07 December 2020

I hold onto things

 Like the foil layer inside the tin containers of Nivea covering the cream, because I know my mother always made it a point to keep it on. she always said it was an extra layer of protection from outside elements. The cream is too thick for me but that doesn’t stop me from reaching for the iconic blue container every time I see it in a store...

I wish I could tell my 7th grade teacher Mr. Valerie how his description of fibreglass insulation has stayed with me. How a moment of pragmatic warning has been impressed in m memory as a poetic urging. How some nights when I am laying in bed anxious, the thought of those tiny, invisible shards landing on my eyeballs are among the list of causes.

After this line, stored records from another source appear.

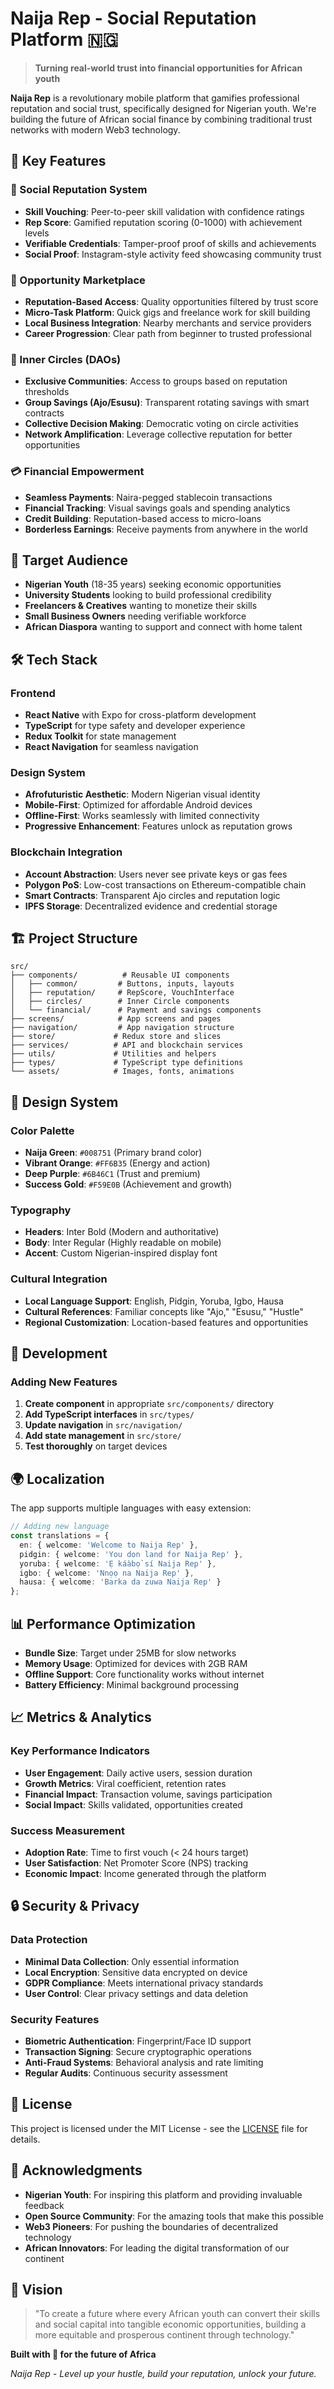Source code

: # Naija Rep - Social Reputation Platform 🇳🇬

> **Turning real-world trust into financial opportunities for African youth**

**Naija Rep** is a revolutionary mobile platform that gamifies professional reputation and social trust, specifically designed for Nigerian youth. We're building the future of African social finance by combining traditional trust networks with modern Web3 technology.

## 🚀 Key Features

### 🌟 Social Reputation System
- **Skill Vouching**: Peer-to-peer skill validation with confidence ratings
- **Rep Score**: Gamified reputation scoring (0-1000) with achievement levels
- **Verifiable Credentials**: Tamper-proof proof of skills and achievements
- **Social Proof**: Instagram-style activity feed showcasing community trust

### 💼 Opportunity Marketplace
- **Reputation-Based Access**: Quality opportunities filtered by trust score
- **Micro-Task Platform**: Quick gigs and freelance work for skill building
- **Local Business Integration**: Nearby merchants and service providers
- **Career Progression**: Clear path from beginner to trusted professional

### 👥 Inner Circles (DAOs)
- **Exclusive Communities**: Access to groups based on reputation thresholds
- **Group Savings (Ajo/Esusu)**: Transparent rotating savings with smart contracts
- **Collective Decision Making**: Democratic voting on circle activities
- **Network Amplification**: Leverage collective reputation for better opportunities

### 💳 Financial Empowerment
- **Seamless Payments**: Naira-pegged stablecoin transactions
- **Financial Tracking**: Visual savings goals and spending analytics
- **Credit Building**: Reputation-based access to micro-loans
- **Borderless Earnings**: Receive payments from anywhere in the world

## 🎯 Target Audience

- **Nigerian Youth** (18-35 years) seeking economic opportunities
- **University Students** looking to build professional credibility
- **Freelancers & Creatives** wanting to monetize their skills
- **Small Business Owners** needing verifiable workforce
- **African Diaspora** wanting to support and connect with home talent

## 🛠 Tech Stack

### Frontend
- **React Native** with Expo for cross-platform development
- **TypeScript** for type safety and developer experience
- **Redux Toolkit** for state management
- **React Navigation** for seamless navigation

### Design System
- **Afrofuturistic Aesthetic**: Modern Nigerian visual identity
- **Mobile-First**: Optimized for affordable Android devices
- **Offline-First**: Works seamlessly with limited connectivity
- **Progressive Enhancement**: Features unlock as reputation grows

### Blockchain Integration
- **Account Abstraction**: Users never see private keys or gas fees
- **Polygon PoS**: Low-cost transactions on Ethereum-compatible chain
- **Smart Contracts**: Transparent Ajo circles and reputation logic
- **IPFS Storage**: Decentralized evidence and credential storage

## 🏗 Project Structure

```
src/
├── components/          # Reusable UI components
│   ├── common/         # Buttons, inputs, layouts
│   ├── reputation/     # RepScore, VouchInterface
│   ├── circles/        # Inner Circle components
│   └── financial/      # Payment and savings components
├── screens/            # App screens and pages
├── navigation/         # App navigation structure
├── store/             # Redux store and slices
├── services/          # API and blockchain services
├── utils/             # Utilities and helpers
├── types/             # TypeScript type definitions
└── assets/            # Images, fonts, animations
```

## 🎨 Design System

### Color Palette
- **Naija Green**: `#008751` (Primary brand color)
- **Vibrant Orange**: `#FF6B35` (Energy and action)
- **Deep Purple**: `#6B46C1` (Trust and premium)
- **Success Gold**: `#F59E0B` (Achievement and growth)

### Typography
- **Headers**: Inter Bold (Modern and authoritative)
- **Body**: Inter Regular (Highly readable on mobile)
- **Accent**: Custom Nigerian-inspired display font

### Cultural Integration
- **Local Language Support**: English, Pidgin, Yoruba, Igbo, Hausa
- **Cultural References**: Familiar concepts like "Ajo," "Esusu," "Hustle"
- **Regional Customization**: Location-based features and opportunities

## 🔧 Development

### Adding New Features

1. **Create component** in appropriate `src/components/` directory
2. **Add TypeScript interfaces** in `src/types/`
3. **Update navigation** in `src/navigation/`
4. **Add state management** in `src/store/`
5. **Test thoroughly** on target devices

## 🌍 Localization

The app supports multiple languages with easy extension:

```typescript
// Adding new language
const translations = {
  en: { welcome: 'Welcome to Naija Rep' },
  pidgin: { welcome: 'You don land for Naija Rep' },
  yoruba: { welcome: 'Ẹ káàbọ̀ sí Naija Rep' },
  igbo: { welcome: 'Nnọọ na Naija Rep' },
  hausa: { welcome: 'Barka da zuwa Naija Rep' }
};
```

## 📊 Performance Optimization

- **Bundle Size**: Target under 25MB for slow networks
- **Memory Usage**: Optimized for devices with 2GB RAM
- **Offline Support**: Core functionality works without internet
- **Battery Efficiency**: Minimal background processing

## 📈 Metrics & Analytics

### Key Performance Indicators
- **User Engagement**: Daily active users, session duration
- **Growth Metrics**: Viral coefficient, retention rates
- **Financial Impact**: Transaction volume, savings participation
- **Social Impact**: Skills validated, opportunities created

### Success Measurement
- **Adoption Rate**: Time to first vouch (< 24 hours target)
- **User Satisfaction**: Net Promoter Score (NPS) tracking
- **Economic Impact**: Income generated through the platform

## 🔒 Security & Privacy

### Data Protection
- **Minimal Data Collection**: Only essential information
- **Local Encryption**: Sensitive data encrypted on device
- **GDPR Compliance**: Meets international privacy standards
- **User Control**: Clear privacy settings and data deletion

### Security Features
- **Biometric Authentication**: Fingerprint/Face ID support
- **Transaction Signing**: Secure cryptographic operations
- **Anti-Fraud Systems**: Behavioral analysis and rate limiting
- **Regular Audits**: Continuous security assessment

## 📄 License

This project is licensed under the MIT License - see the [LICENSE](LICENSE) file for details.

## 🙏 Acknowledgments

- **Nigerian Youth**: For inspiring this platform and providing invaluable feedback
- **Open Source Community**: For the amazing tools that make this possible
- **Web3 Pioneers**: For pushing the boundaries of decentralized technology
- **African Innovators**: For leading the digital transformation of our continent


## 🌟 Vision

> "To create a future where every African youth can convert their skills and social capital into tangible economic opportunities, building a more equitable and prosperous continent through technology."

**Built with 💚 for the future of Africa**

*Naija Rep - Level up your hustle, build your reputation, unlock your future.*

There is an old bottle of ه ه ه cologne that belonged to my father which I keep in the back corner of a shelf of old and unused notebooks. In spite of his passing, I can’t always bear the harsh smell. I like to look at it, though. I know that of the few material elements my father ever clung to in his world, his bottle of ه ه ه—sprayed liberally on everything and always bought by the case full on visits to cairo—was one omnipresent necessity. I don’t know if it’s just me, but I swear every time I look the liquid seems to sit lower in the bottle, like an hourglass. Another item on that nightly list—the day the cologne will evaporate entirely.